Even though it’s main function is SIGINT extraction, employees are trained in foreign languages and send for foreign ops. With approximately 20,000+ employees, most of their linguists are trained at the Luoyang Institute of Foreign Languages. Other key elements which support the role of The Third Department are:

  • 56th Research Institute: also known as Jiangnan Computer Technology Research Institute, has serious R&D in performance computing. They have access to some of the fastest supercomputers and has invested in high speed computing.
  • 57th Research Institute: Responsible for development of communication intercept and signal processing systems.
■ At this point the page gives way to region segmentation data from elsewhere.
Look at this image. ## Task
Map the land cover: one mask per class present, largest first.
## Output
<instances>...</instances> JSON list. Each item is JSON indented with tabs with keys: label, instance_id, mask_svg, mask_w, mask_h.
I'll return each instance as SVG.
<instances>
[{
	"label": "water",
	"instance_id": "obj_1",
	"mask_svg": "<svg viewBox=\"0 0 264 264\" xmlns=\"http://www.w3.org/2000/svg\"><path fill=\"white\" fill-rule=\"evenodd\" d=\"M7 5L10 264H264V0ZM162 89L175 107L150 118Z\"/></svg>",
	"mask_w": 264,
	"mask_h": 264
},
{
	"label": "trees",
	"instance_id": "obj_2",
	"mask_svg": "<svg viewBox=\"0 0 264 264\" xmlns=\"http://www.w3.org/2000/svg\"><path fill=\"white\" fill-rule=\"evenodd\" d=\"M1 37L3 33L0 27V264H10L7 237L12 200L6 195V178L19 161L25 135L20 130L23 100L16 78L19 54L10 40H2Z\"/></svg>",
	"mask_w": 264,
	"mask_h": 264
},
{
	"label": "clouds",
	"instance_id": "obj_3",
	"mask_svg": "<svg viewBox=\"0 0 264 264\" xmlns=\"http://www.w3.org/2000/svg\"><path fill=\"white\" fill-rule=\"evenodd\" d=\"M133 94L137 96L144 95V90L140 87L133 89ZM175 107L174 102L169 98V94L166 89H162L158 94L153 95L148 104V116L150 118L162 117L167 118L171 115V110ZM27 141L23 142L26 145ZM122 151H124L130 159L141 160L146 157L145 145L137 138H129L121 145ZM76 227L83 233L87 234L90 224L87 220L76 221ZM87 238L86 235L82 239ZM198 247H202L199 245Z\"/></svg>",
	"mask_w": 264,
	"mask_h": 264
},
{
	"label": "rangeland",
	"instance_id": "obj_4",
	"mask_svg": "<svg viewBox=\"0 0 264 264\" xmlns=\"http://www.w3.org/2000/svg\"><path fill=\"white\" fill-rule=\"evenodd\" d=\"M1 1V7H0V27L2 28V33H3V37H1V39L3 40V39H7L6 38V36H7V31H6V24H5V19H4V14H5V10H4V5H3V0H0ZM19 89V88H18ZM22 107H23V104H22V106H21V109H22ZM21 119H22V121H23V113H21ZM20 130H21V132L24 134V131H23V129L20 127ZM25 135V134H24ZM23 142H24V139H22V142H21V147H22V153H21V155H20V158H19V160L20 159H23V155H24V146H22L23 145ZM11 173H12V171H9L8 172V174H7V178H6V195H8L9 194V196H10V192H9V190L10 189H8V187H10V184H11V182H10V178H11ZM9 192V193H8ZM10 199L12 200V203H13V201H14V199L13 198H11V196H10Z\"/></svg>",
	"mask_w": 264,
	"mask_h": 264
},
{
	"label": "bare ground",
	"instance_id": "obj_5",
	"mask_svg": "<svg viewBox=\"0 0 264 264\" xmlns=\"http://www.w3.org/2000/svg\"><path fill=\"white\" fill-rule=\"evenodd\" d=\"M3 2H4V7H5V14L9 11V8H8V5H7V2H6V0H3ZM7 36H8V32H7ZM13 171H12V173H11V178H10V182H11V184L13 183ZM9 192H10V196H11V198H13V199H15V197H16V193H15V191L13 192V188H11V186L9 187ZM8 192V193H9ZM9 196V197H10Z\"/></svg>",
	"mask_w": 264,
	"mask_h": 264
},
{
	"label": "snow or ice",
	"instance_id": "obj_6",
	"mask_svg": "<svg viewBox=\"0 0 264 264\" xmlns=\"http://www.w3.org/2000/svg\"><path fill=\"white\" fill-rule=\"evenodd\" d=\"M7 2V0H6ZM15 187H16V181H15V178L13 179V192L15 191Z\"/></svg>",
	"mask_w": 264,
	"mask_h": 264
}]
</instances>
Also known as the Southwest Institute of Electronics and Telecommunications Technology, and focuses on satellite communication technology.
  • 58th Research Institute: a.k.a Southwest Automation Research Institute (SWAI). Focused on cryptology and information security technology.
FBI included 5 PLA officers in their wanted list, who were the masterminds behind cyber attacks on US servers, Credits: FBI

Since very little info is available on the agency, their role in active duty cannot be predicted. However several western Cyber security firms have identified them as being behind many malware and DoS (Denial of Service) attacks cyberworld has seen recently. This could also mean that Chinese hackers were behind the latest Ransomware attack which sweeped the globe and took a toll on India too.